During the financial crisis, it became obvious that the euro was not a sensible step on the path to economic convergence, but an ideological project that would sacrifice notions of solidarity and humanity on the altar of economic dogma. To this day, Greece bears the scars of the misuse of the EU’s institutions to enforce the will of the stronger powers, and the quest to push wildly differing national economies into the straitjacket of monetary union. Greece’s accession to the single currency may have required industrial levels of creative accounting about the scale of its debts, but Eurostat merrily rubber-stamped it, and Greek GDP has never recovered from the experience.

Then came the pandemic. Slow to start and overly-centralised, the continent’s vaccine rollout showcased the very worst aspects of the EU project – the deficiencies of the technocracy and its sluggishness in responding quickly to new events. Self-interest prevailed; as when Berlin put in orders for extra doses of the Pfizer vaccine even as it trumpeted the virtues of a common purchasing strategy while serving as rotating president of the European Union.

But perhaps most damaging of all was the bloc’s toxic row with AstraZeneca, which exposed a vicious nationalism that should have destroyed the EU’s reputation as a force for good on the world stage.

European leaders like Macron and Merkel openly disparaged the safety and reliability of the one vaccine which the developing world can afford. Nearly a dozen countries curtailed the vaccine’s use across Europe, after a single study revealed the vanishingly small possibility that its recipients could develop blood clots.

With breathtaking hypocrisy, EU leaders then complained they had not received enough doses of the vaccine whose distribution they themselves had delayed, and imposed export bans on AstraZeneca factories.
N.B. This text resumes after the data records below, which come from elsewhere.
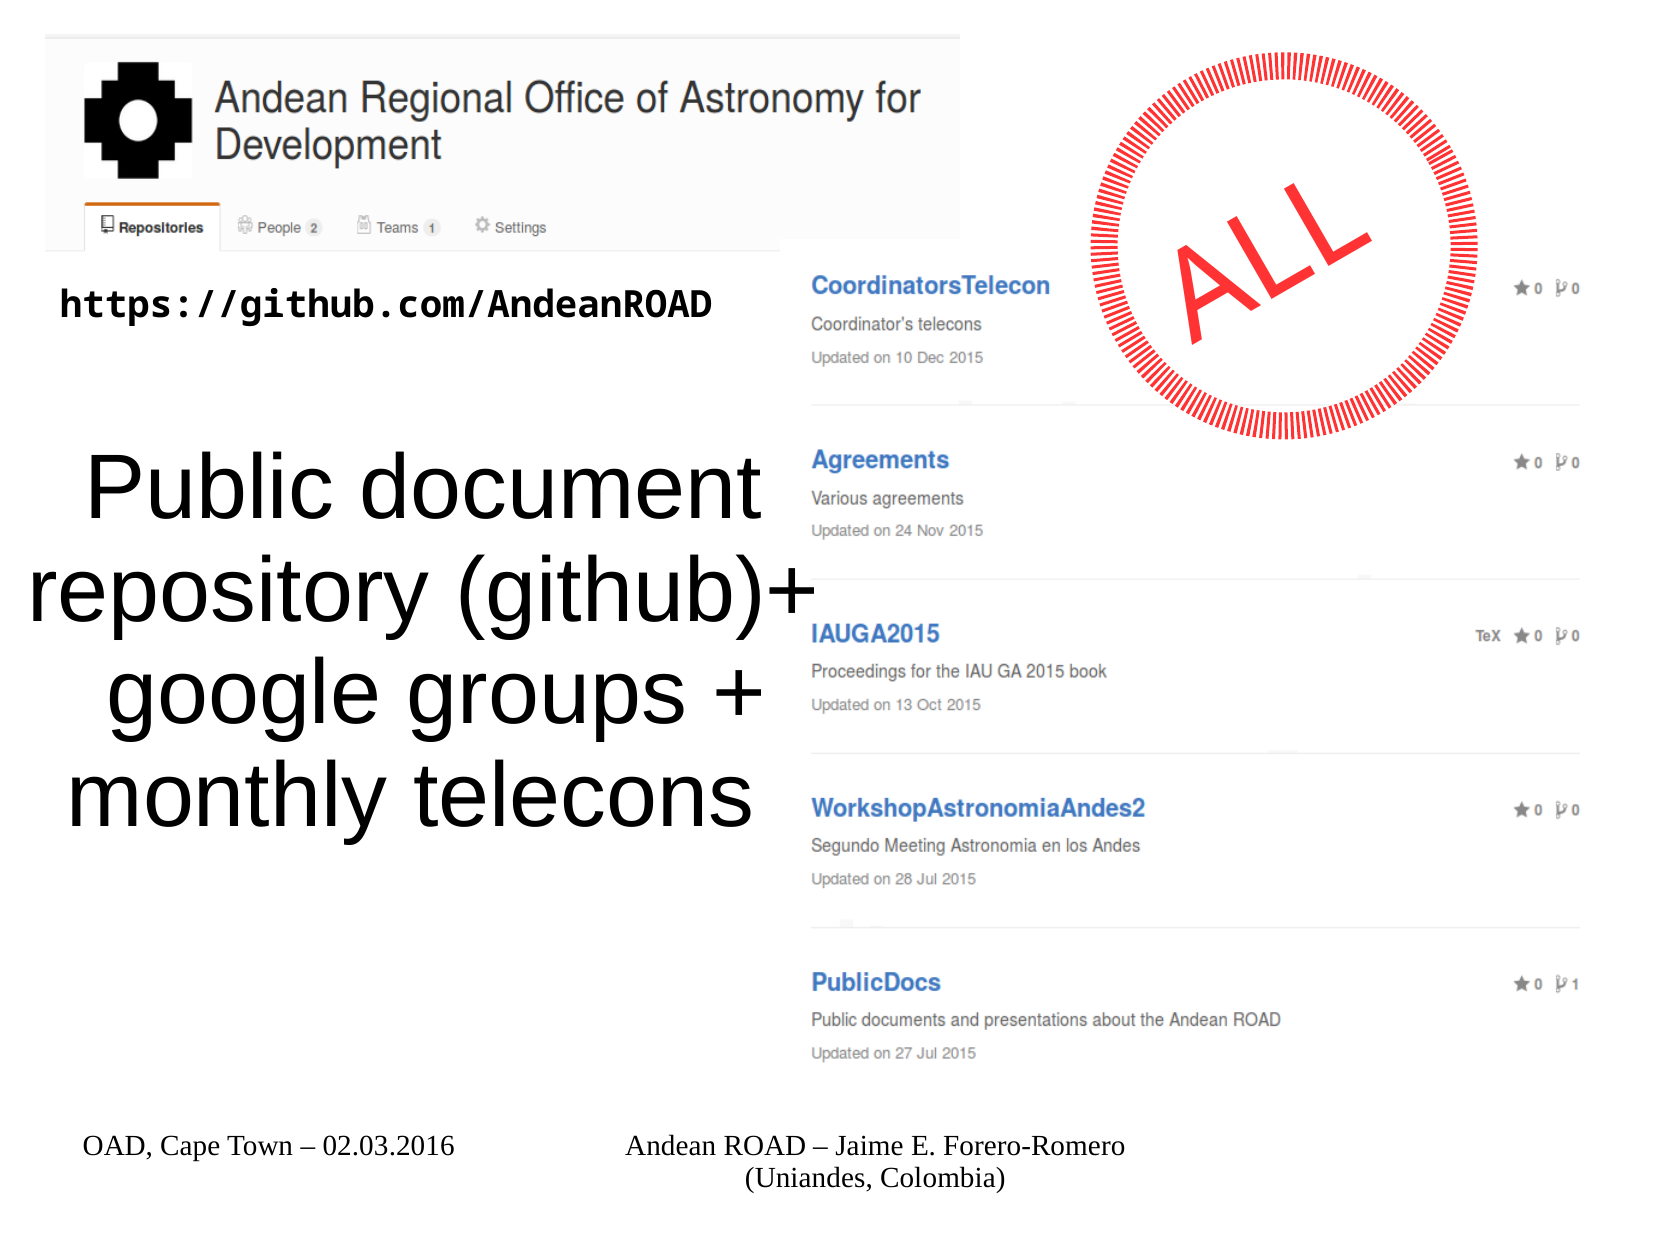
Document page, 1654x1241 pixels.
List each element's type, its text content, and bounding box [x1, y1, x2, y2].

picture [45, 34, 1645, 1066]
text_box https://github.com/AndeanROAD [45, 270, 804, 328]
title Public document repository (github)+ google groups + monthly telecons [22, 435, 826, 949]
text_box ALL [1108, 83, 1460, 396]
It is hard to measure the global reputational damage to the EU of all this, but Sir John Bell, the vaccine tsar who helped broker the deal between Oxford and AstraZeneca, recently said that the European leaders’ rhetoric was probably responsible for “hundreds of thousands of deaths”.

Bullying yet toothless, simultaneously impulsive and sluggish – the imperial EU has failed on its own terms. Yet instead of sticking to narrower and more achievable geopolitical aims, such as free trade and cooperation, Eurocrats seem to specialise in over-reacting to petty infringements; just compare their relaxed attitude to Ukrainian border tensions with their policing of the Northern Irish border. When desperate to save face, they react like lightning. But when it’s time to defend their own lofty principles, they respond with a deafening silence.